:: Assigned task ::
In the material below, how many lines contain "pinky"? Answer with the number alone.

:: Available data ::
────────────────────

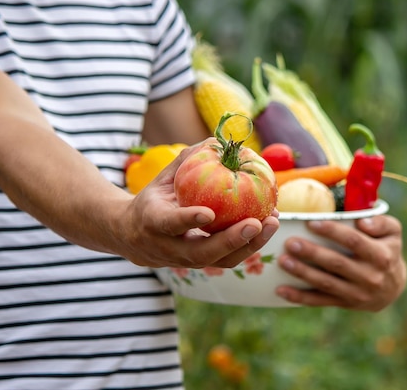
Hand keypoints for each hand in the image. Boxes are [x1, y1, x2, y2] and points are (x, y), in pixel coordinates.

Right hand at [115, 141, 279, 267]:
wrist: (133, 238)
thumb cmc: (152, 201)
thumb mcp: (161, 179)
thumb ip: (186, 162)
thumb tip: (214, 141)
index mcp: (153, 222)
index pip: (170, 224)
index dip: (188, 220)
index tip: (208, 213)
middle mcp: (169, 248)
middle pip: (201, 253)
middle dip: (231, 240)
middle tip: (257, 223)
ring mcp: (186, 261)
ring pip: (220, 261)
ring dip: (250, 244)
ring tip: (273, 222)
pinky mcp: (202, 265)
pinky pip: (229, 258)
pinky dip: (251, 244)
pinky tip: (269, 224)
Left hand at [275, 215, 405, 310]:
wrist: (393, 287)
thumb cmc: (387, 250)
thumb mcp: (393, 232)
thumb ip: (381, 222)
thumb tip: (361, 222)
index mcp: (381, 256)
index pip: (354, 241)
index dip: (332, 232)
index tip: (311, 222)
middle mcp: (369, 277)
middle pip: (336, 263)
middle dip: (312, 253)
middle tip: (290, 243)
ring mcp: (356, 293)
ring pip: (325, 283)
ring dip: (302, 273)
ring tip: (282, 261)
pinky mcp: (344, 303)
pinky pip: (320, 301)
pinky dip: (299, 297)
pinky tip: (281, 290)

────────────────────

:: Solution ::
8